Re: [PATCH] pNFS: fix IO thread starvation problem during LAYOUTUNAVAILABLE error

Olga Kornievskaia <olga.kornievskaia@xxxxxxxxx> · Tue, 31 May 2022 12:03:34 -0400

On Tue, May 31, 2022 at 11:00 AM Trond Myklebust
<trondmy@xxxxxxxxxxxxxxx> wrote:
>
> On Tue, 2022-05-31 at 09:48 -0400, Olga Kornievskaia wrote:
> > From: Olga Kornievskaia <kolga@xxxxxxxxxx>
> >
> > In recent pnfs testing we've incountered IO thread starvation problem
> > during the time when the server returns LAYOUTUNAVAILABLE error to
> > the
> > client. When that happens each IO request tries to get a new layout
> > and the pnfs_update_layout() code ensures that only 1 LAYOUTGET
> > RPC is outstanding, the rest would be waiting. As the thread that
> > gets
> > the layout wakes up the waiters only one gets to run and it tends to
> > be
> > the latest added to the waiting queue. After receiving
> > LAYOUTUNAVAILABLE
> > error the client would fall back to the MDS writes and as those
> > writes
> > complete and the new write is issued, those requests are added as
> > waiters and they get to run before the earliest of the waiters that
> > was put on the queue originally never gets to run until the
> > LAYOUTUNAVAILABLE condition resolves itself on the server.

Information shown:
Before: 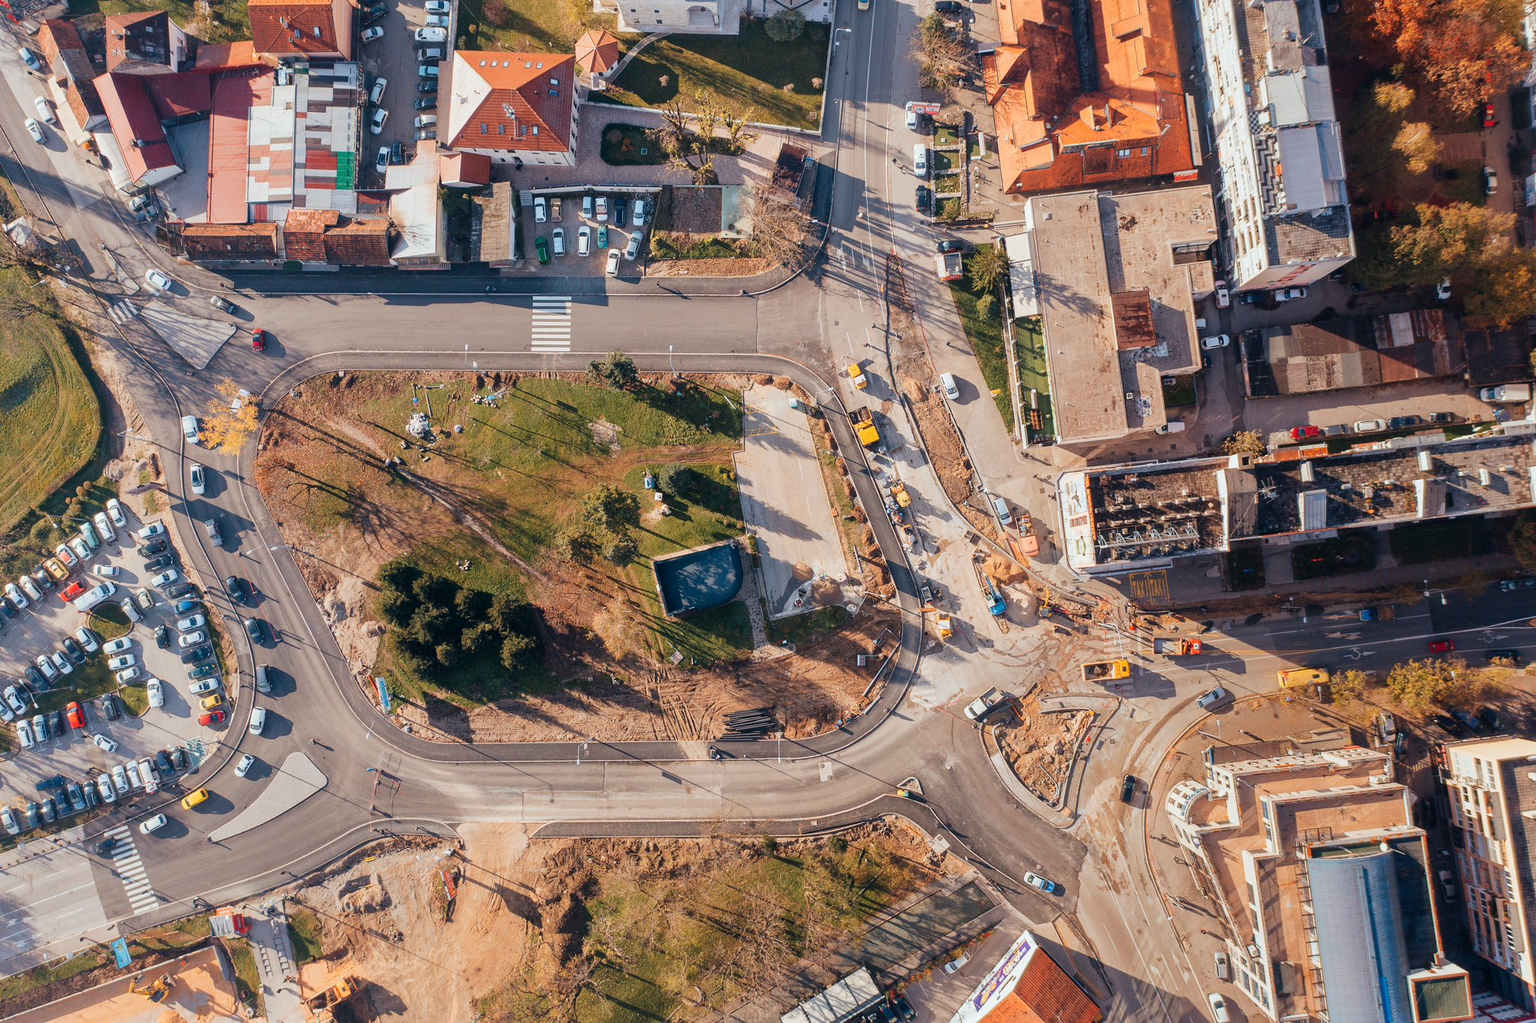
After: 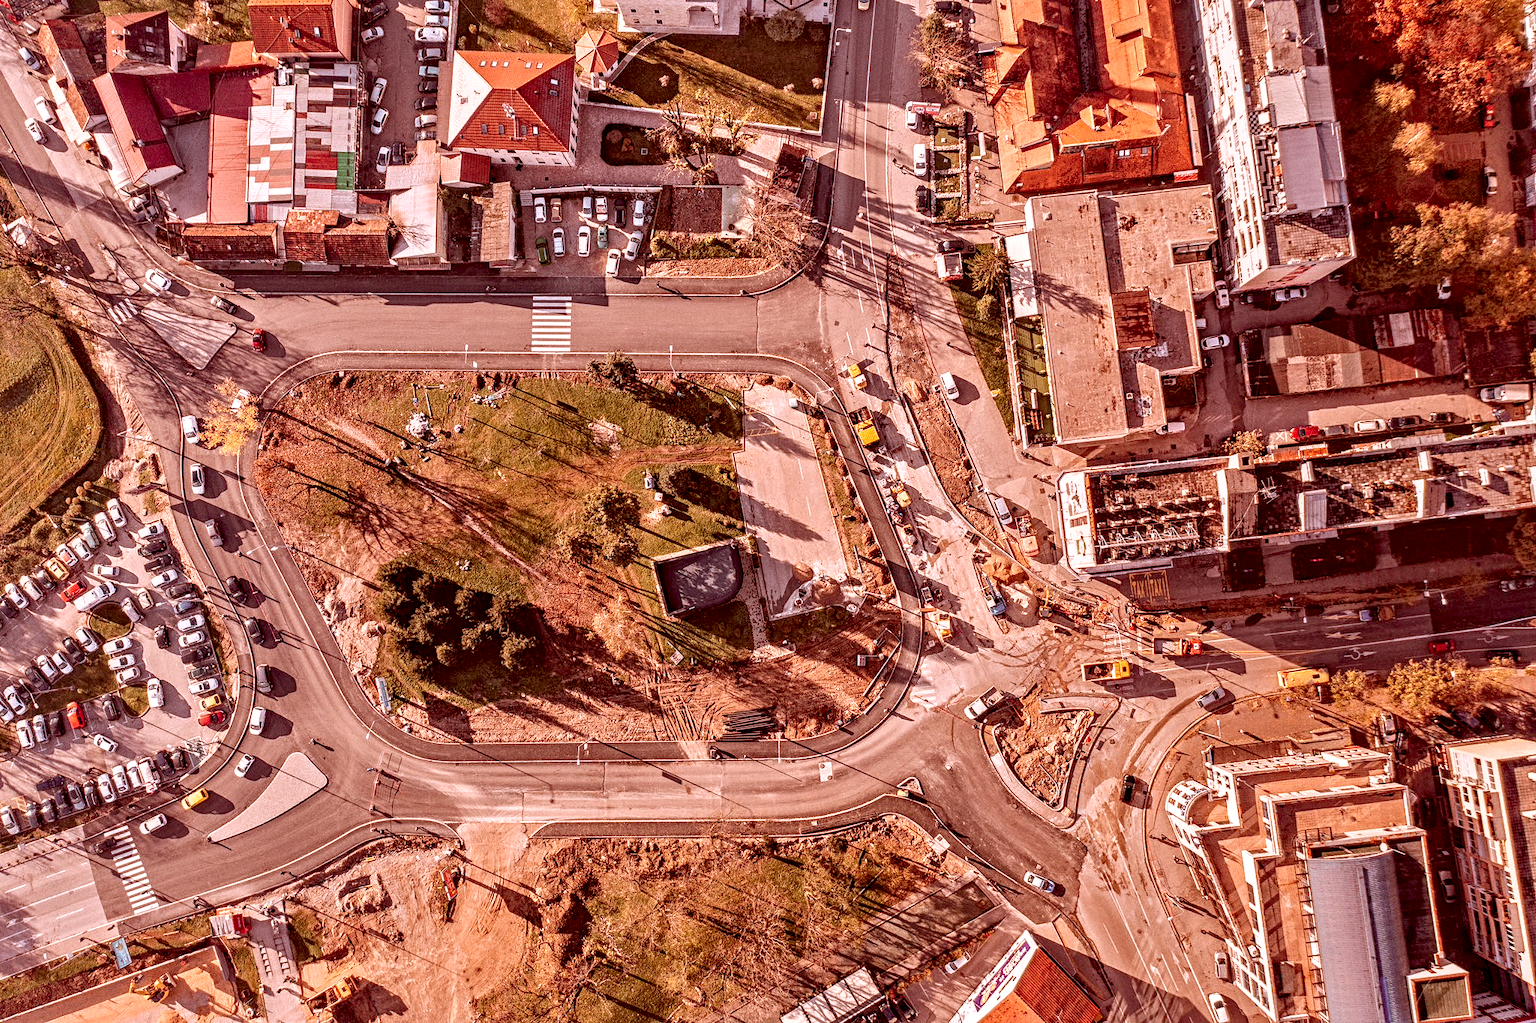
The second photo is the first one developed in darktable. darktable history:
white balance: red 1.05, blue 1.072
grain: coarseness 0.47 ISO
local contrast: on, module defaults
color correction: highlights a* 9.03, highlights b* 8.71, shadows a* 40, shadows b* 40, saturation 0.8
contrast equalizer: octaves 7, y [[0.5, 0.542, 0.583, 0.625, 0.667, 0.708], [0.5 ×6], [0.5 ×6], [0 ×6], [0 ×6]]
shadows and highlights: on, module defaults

==

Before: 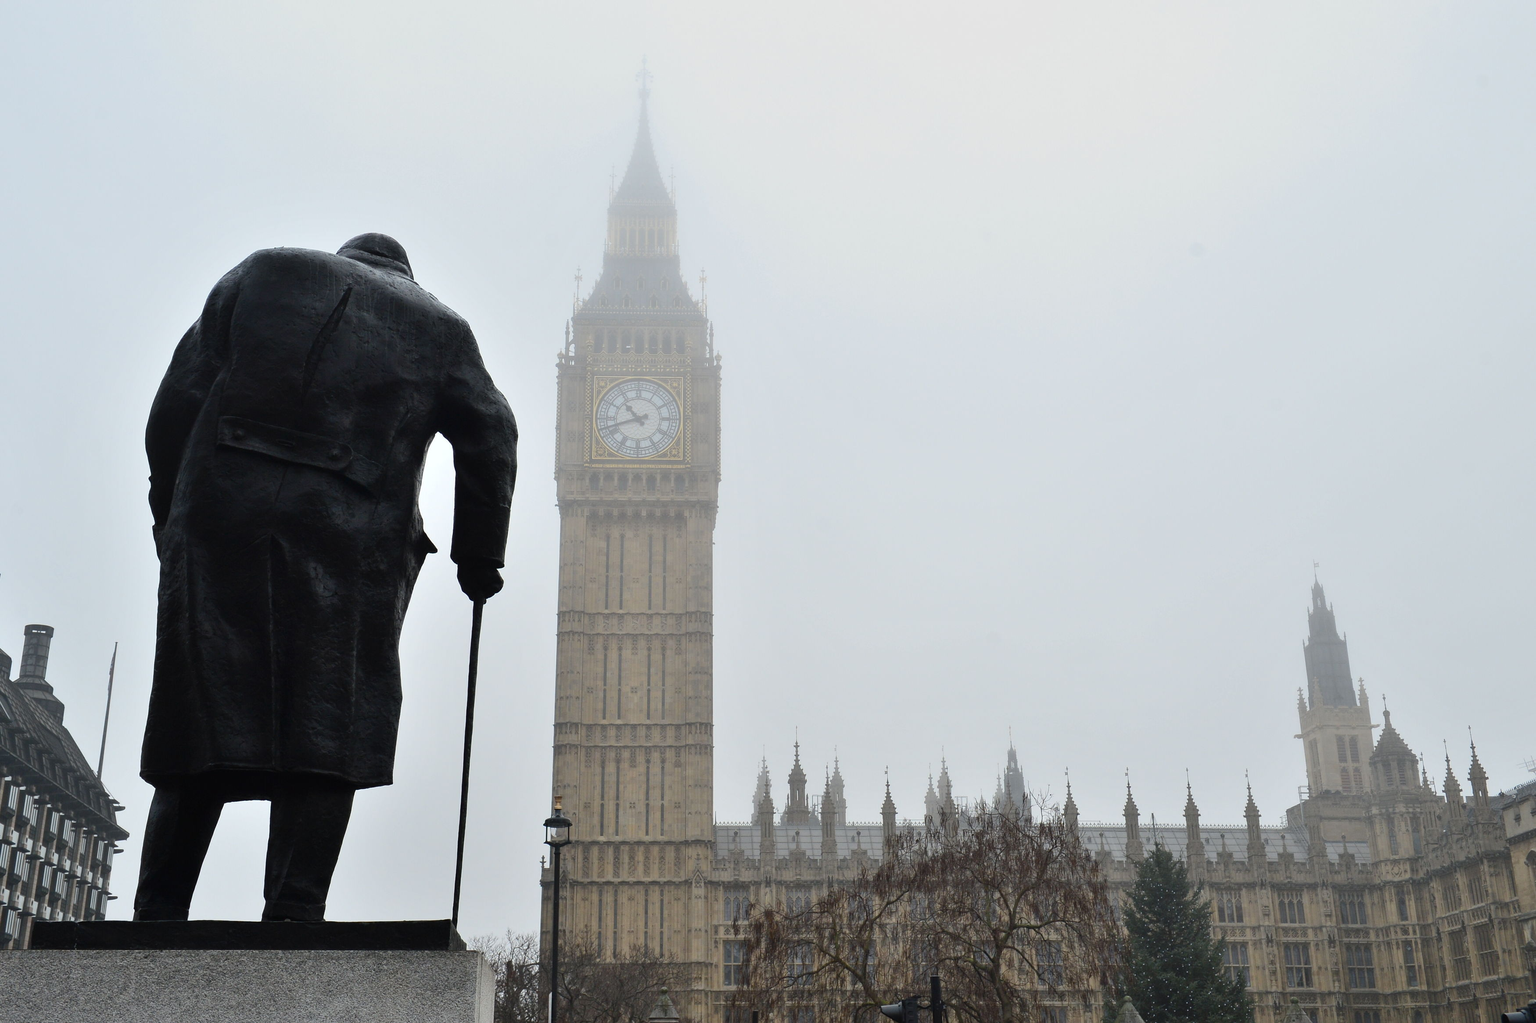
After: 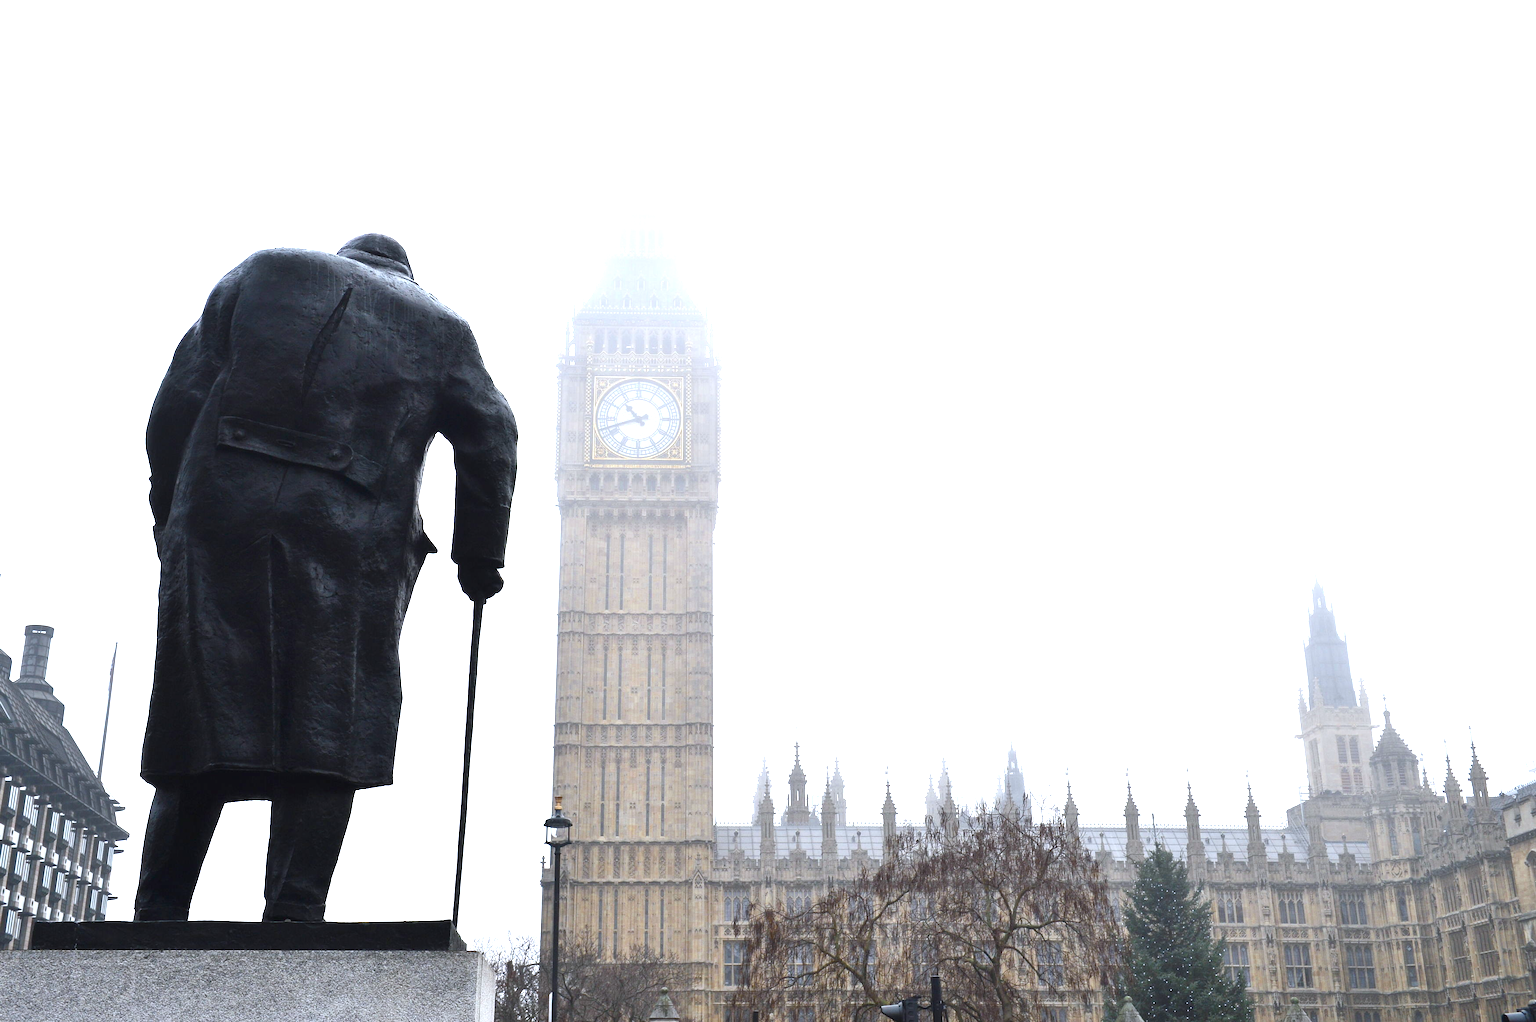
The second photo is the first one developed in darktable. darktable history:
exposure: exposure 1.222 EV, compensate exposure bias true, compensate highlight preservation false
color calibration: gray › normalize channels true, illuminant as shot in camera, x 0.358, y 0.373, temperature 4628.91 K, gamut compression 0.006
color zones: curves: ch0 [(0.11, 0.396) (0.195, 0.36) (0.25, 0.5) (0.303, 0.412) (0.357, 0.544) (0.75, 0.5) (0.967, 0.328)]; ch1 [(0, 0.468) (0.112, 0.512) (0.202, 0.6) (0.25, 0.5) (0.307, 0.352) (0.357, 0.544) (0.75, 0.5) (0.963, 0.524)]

Directive 1:
Can you summarize the pNFS patch message in two sentences?
Directive 2:
How does the pNFS patch message go on? Write its next part, starting after its last sentence.

Expected output 1:
When the server returns a LAYOUTUNAVAILABLE error, each IO request tries to get a new layout, but pnfs_update_layout() allows only one LAYOUTGET RPC to be outstanding, so the rest wait. Because only one waiter runs when they are woken, usually the most recently added, requests issued after the fallback MDS writes complete get ahead, and the earliest waiter never runs until the server resolves the LAYOUTUNAVAILABLE condition.

Expected output 2:
> >
> > With the current code, if N IOs arrive asking for a layout, then
> > there will be N serial LAYOUTGETs that will follow, each would be
> > getting its own LAYOUTUNAVAILABLE error. Instead, the patch proposes
> > to apply the error condition to ALL the waiters for the outstanding
> > LAYOUTGET. Once the error is received, the code would allow all
> > exiting N IOs fall back to the MDS, but any new arriving IOs would be
> > then queued up and one them the new IO would trigger a new LAYOUTGET.
> >
> > Signed-off-by: Olga Kornievskaia <kolga@xxxxxxxxxx>
> > ---
> >  fs/nfs/pnfs.c | 14 +++++++++++++-
> >  fs/nfs/pnfs.h |  2 ++
> >  2 files changed, 15 insertions(+), 1 deletion(-)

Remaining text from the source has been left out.